Groundhog Day for patients as 'national emergency' still drags on 10 years later
It's Groundhog Day for the thousands of patients left waiting in our country's emergency departments this week. There is a slight improvement, year on year, on numbers presenting to EDs and needing admission to hospital in the last few weeks. But the numbers are way too high and nowhere near where Minister Leo Varadkar wanted them weeks ahead of the next general election.
Fifteen years ago, when the 2001 health strategy was being prepared, more than 1,500 people responded to a public consultation for the strategy. Emergency departments (EDs) (then called A&Es) received by far the highest percentage (83pc) of negative mentions when the public was asked about their recent experiences of the health services.
Action 86 of the 121 actions in the health strategy committed to introduce a 'substantial programme of improvements in accident and emergency departments'.
There were 10 sub-actions under this heading, some of which were acted on - such as increasing the numbers of ED consultants and better access to GPs out-of-hours. But many others, such as access to diagnostics and improving IT in EDs, were not.
Under Micheál Martin's stewardship in health, things got worse in EDs as more people waited on trolleys. Weeks after her appointment as minister in 2004, Mary Harney launched a 10-point plan to resolve the 'A&E crisis'.

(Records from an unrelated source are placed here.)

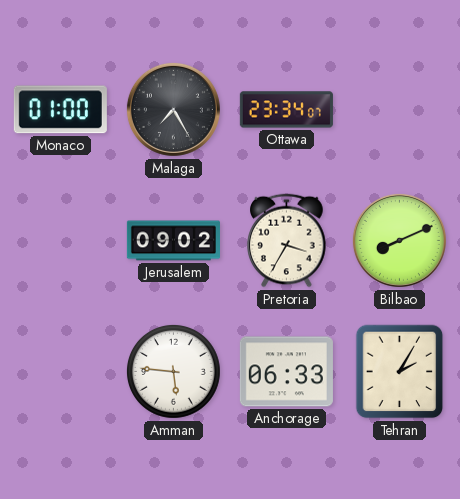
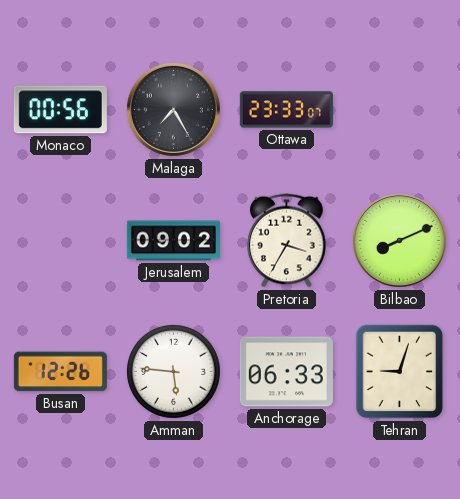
Monaco: 01:00 -> 00:56
Ottawa: 23:34 -> 23:33
Busan: none -> 12:26
Tehran: 2:05 -> 9:03
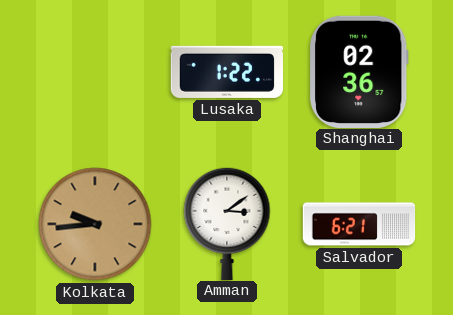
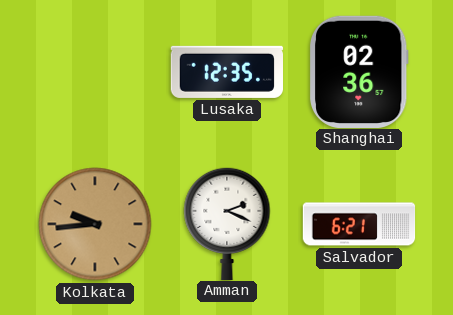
Lusaka: 1:22 -> 12:35
Amman: 3:09 -> 2:19
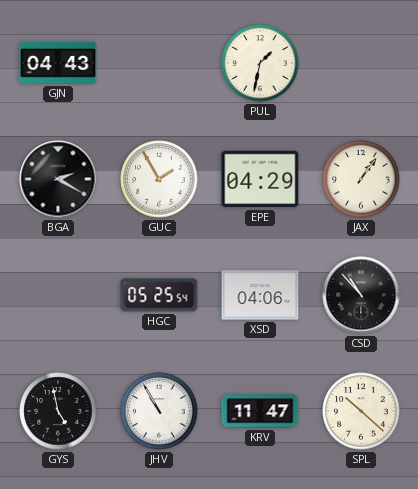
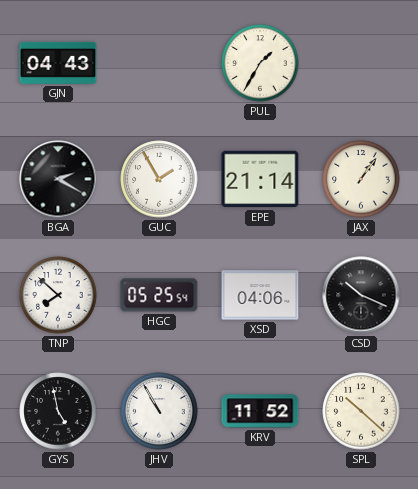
PUL: 1:32 -> 1:35
EPE: 04:29 -> 21:14
TNP: none -> 7:52
CSD: 10:53 -> 10:19
KRV: 11:47 -> 11:52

Within six months of this, actor Brendan Gleeson spoke angrily on the 'Late Late Show' about his parents' treatment in A&E.
In a tirade against the politicians' failure to sort out A&Es, he described "the indignity of it as unspeakable … like a military field hospital … a disgrace … it's a war crime what's happening in [A&Es] … it's disgusting that we are allowing people to die when we have billions".
Gleeson was right. All this was happening under successive Fianna Fáil/Progressive Democrats-led governments when the health budget quadrupled.
Within two weeks of Gleeson's outburst, Ms Harney declared the A&E crisis was a 'national emergency'. A year after that, there were more people than ever previously recorded waiting on trolleys in Irish EDs.
Why is it that, more than 10 years on, the ED crisis persists, despite three different ministers, two separate task force reports and hundreds of millions of euros being thrown at the problem?
Much time, effort and money has gone into improving conditions in our country's EDs, preventing people going there and freeing up hospital beds. But many underlying problems persist and have not been addressed.
EDs still act as the only door into some of our major public hospitals. The use of acute medical assessment and surgical units as well as minor injury clinics needs to be mainstreamed so there are other doors into and out of all acute hospitals.
While there have been increases of emergency medicine consultants, there are still not enough senior decision makers in EDs and across our hospitals, especially at night and weekends. There are not always daily ward-rounds and the absence of consistent discharge planning means patients remain in hospital unnecessarily.
While many consultants work way beyond their contracted hours in hospitals, the absence of information systems means we simply do not know who works, where and when.
Because the incentives are wrong, people keep on coming in the ED doors. Better resourcing of GPs to manage chronic diseases and access diagnostics is required so that fewer people are referred unnecessarily into EDs.
The persistent under-resourcing of primary and community care means people end up in hospital when they should and could be cared for in the community.
Failure to bring down wait times for outpatient appointments and planned hospital treatments mean some of these people end up as emergencies in EDs.
Our growing population is living longer and this is a good thing. But many ED presentations are from the oldest of our old people. Significant increases in geriatricians and fast access to high quality care, preferably outside of hospital or in hospital, without going through EDs, is required for these citizens.
The maximum nine-hour wait time target for people on trolleys in EDs is pure myth.
The clock starts counting only when a decision to admit is made, not when a person presents at the ED.
The vast majority of EDs collect this information (known as Patient Experience Time) from the time of first presentation to either discharge or getting a hospital bed, but conveniently this information is not in the public domain.
We know that doing the same thing over and over again and expecting different results is insanity.
Yet, do we really need more than 30 EDs for a population of less than five million people? Dublin certainly does not need six EDs for its population. A greater concentration of ED resources would facilitate better access and quality care.
But no politician has the courage to raise this thorny issue as it is quite simply electoral kamikaze.
This week's various media interviews with a despondent Health Minister revealed that Leo Varadkar realises even doing more is not enough.
It is blatantly clear that Groundhog Day will persist in EDs unless much more fundamental reform that tackles the underlying structural causes of ED overcrowding is embarked on.